São duas as máximas coerentes que promovem a sobrevivência de diferentes espécies, sobretudo a humana. Se algo parece atraente, deve ser abordado com cuidado. Se algo fere, deve ser evitado. Se é atraente e feroz ao mesmo tempo, entra então a terceira máxima: ou trata-se de algo excitante, ou de uma completa emboscada.

Há quem veja beleza nas duas possibilidades.

— Bateu em você — pontuou uma voz deveras estarrecida. — Um funcionário da pediatria bateu em você.

— Na frente de todo mundo — complementou outra, essa mais apática.

— Na frente de todo mundo — repetiu a primeira, ainda mais enfezada. — Apanhou na frente de todo mundo por alguém que lida com crianças todos os dias e tudo o que sai dessa sua boca inchada é "acontece, Elijah"?

— É porque acontece, Elijah — suspirou o neurocientista, vítima de mais um ataque fúria dentre os quais estava acostumado a lidar. — Se não acontecesse, não estaríamos tendo essa conversa.

De volta à sala de consulta número cinco, desocupada pelos mesmos seguranças que esvaziaram momentaneamente o dito saguão, médico, enfermeira e administrador chefe trocavam olhares incisivos enquanto apenas um deles segurava uma bolsa de gelo contra o rosto ferido.

Coincidência ou não, era o mesmo rosto que ostentava um sorriso divertido.

— Acontece muito, Andrew. Esse é o problema — ciciou Elijah, o rosto redondo a poucos centímetros da bolsa gelada. — O que seria de você se eu te acertasse todas as vezes que alguém da equipe reclamasse de você?

— Deformaria o coitado — interrompeu a enfermeira, uma jovem ruiva com muitas sardas e interesse genuíno na conversa. — Mas aumentaria a receita do hospital, então não seria de todo ruim.

— Com certeza lucrariam com as minhas consultas esporádicas por meia dúzia de curativos que tenho em casa — Andrew levou o dedo indicador ao nariz inchado, atrapalhando o trabalho de limpeza que Joanna exercia em sua ponte nasal. — Estou me sacrificando por este hospital, essa é a verdade. Nenhum outro lugar conseguiria demitir profissionais desequilibrados sem pagar seguro-desemprego.

— Holland não era desequilibrado — suspirou ela, aproveitando o momento para trocar um pedaço de gaze por uma bola de algodão.

— Holland usa a violência para lidar com críticas — o médico revirou os olhos antes de voltar a atenção para seu gestor. — É esse o tipo de gente que você contrata para cuidar das criancinhas? Sabe que elas são o futuro desse país?

Elijah bufou, impaciente com o sarcasmo venenoso.

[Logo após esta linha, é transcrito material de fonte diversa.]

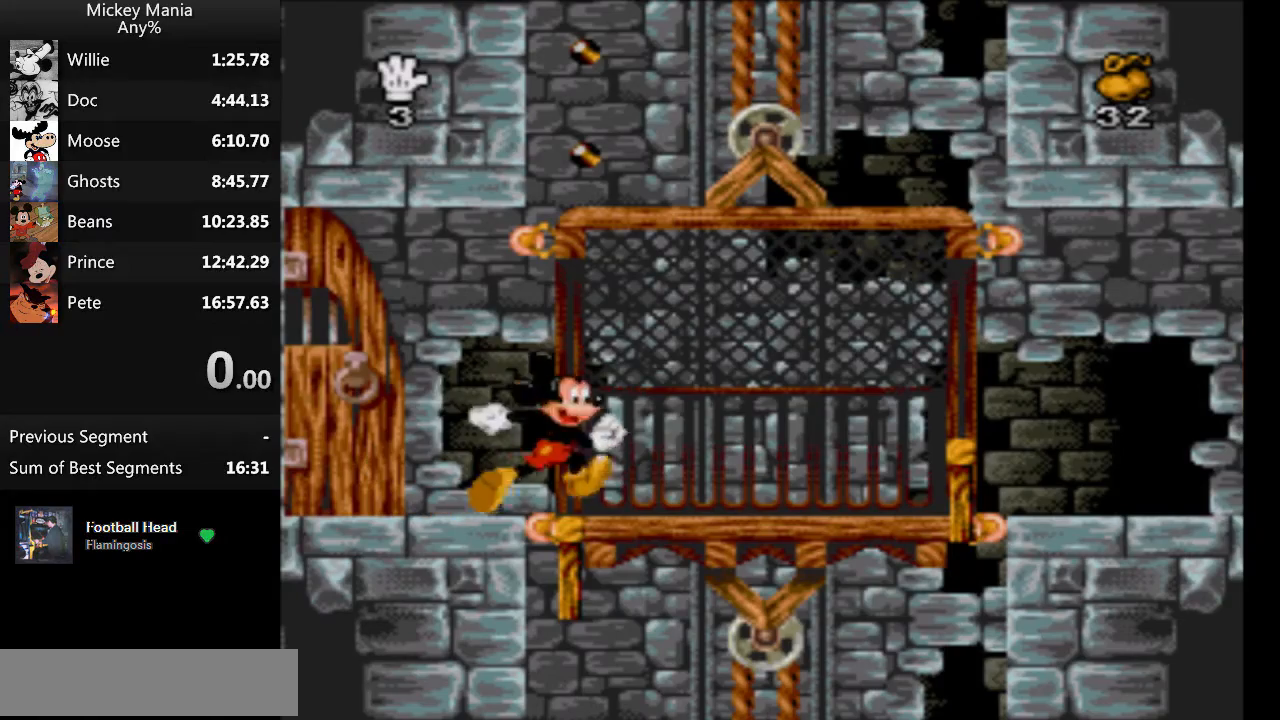
{"buttons": ["DPAD_LEFT"], "events": [[233, "DPAD_RIGHT", "up"], [333, "DPAD_LEFT", "down"]]}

Tomou o algodão embebido das mãos da enfermeira e o pressionou contra o nariz inchado de Thurman para fazê-lo calar a boca.

— Gosto do seu trabalho, Doutor Thurman. É a única coisa que me impede de te demitir — disse, a voz surpreendentemente tranquila como se aproveitasse de um momento de estupor.

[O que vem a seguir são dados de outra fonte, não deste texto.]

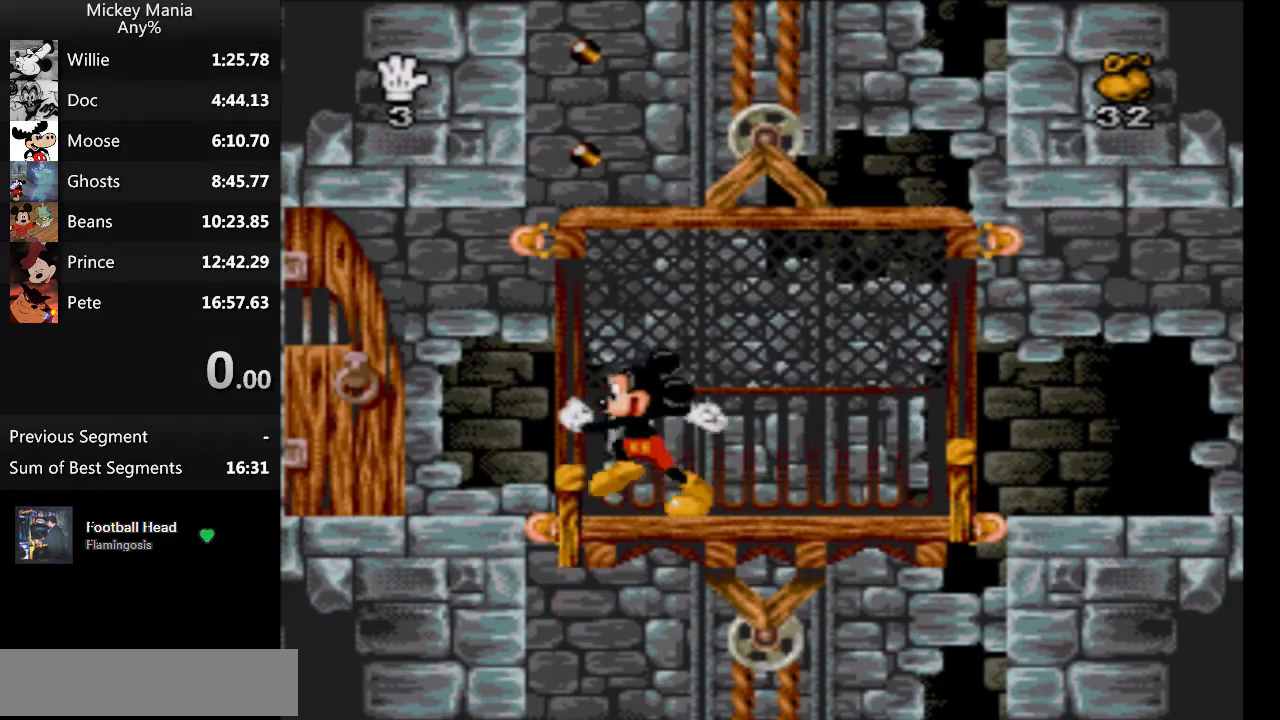
{"buttons": [], "events": [[133, "DPAD_LEFT", "up"]]}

A reação de Joanna fora um riso debochado, por sua vez escondido atrás da prancheta que carregava com afazeres internos. De certo tinha coisas mais importantes para fazer do que suturar machucados minúsculos de quem merecera recebê-los.

— Você não faz ideia de quantas pessoas já passaram pela recepção pedindo pelas gravações das câmeras de segurança — mencionou, dividindo o olhar risonho entre paciente e prancheta. — Todos querem te ver apanhar.

Andrew revirou os olhos e aproveitou o comentário sincero para afastar a mão de Elijah com um safanão.

— Leve as fitas para a sala dos enfermeiros. A televisão tem mais polegadas — disse, inclinando o corpo para frente sobre as pernas cruzadas na borda da maca estreita. — E ninguém ali curte trabalhar, mesmo. Vai juntar uma boa audiência.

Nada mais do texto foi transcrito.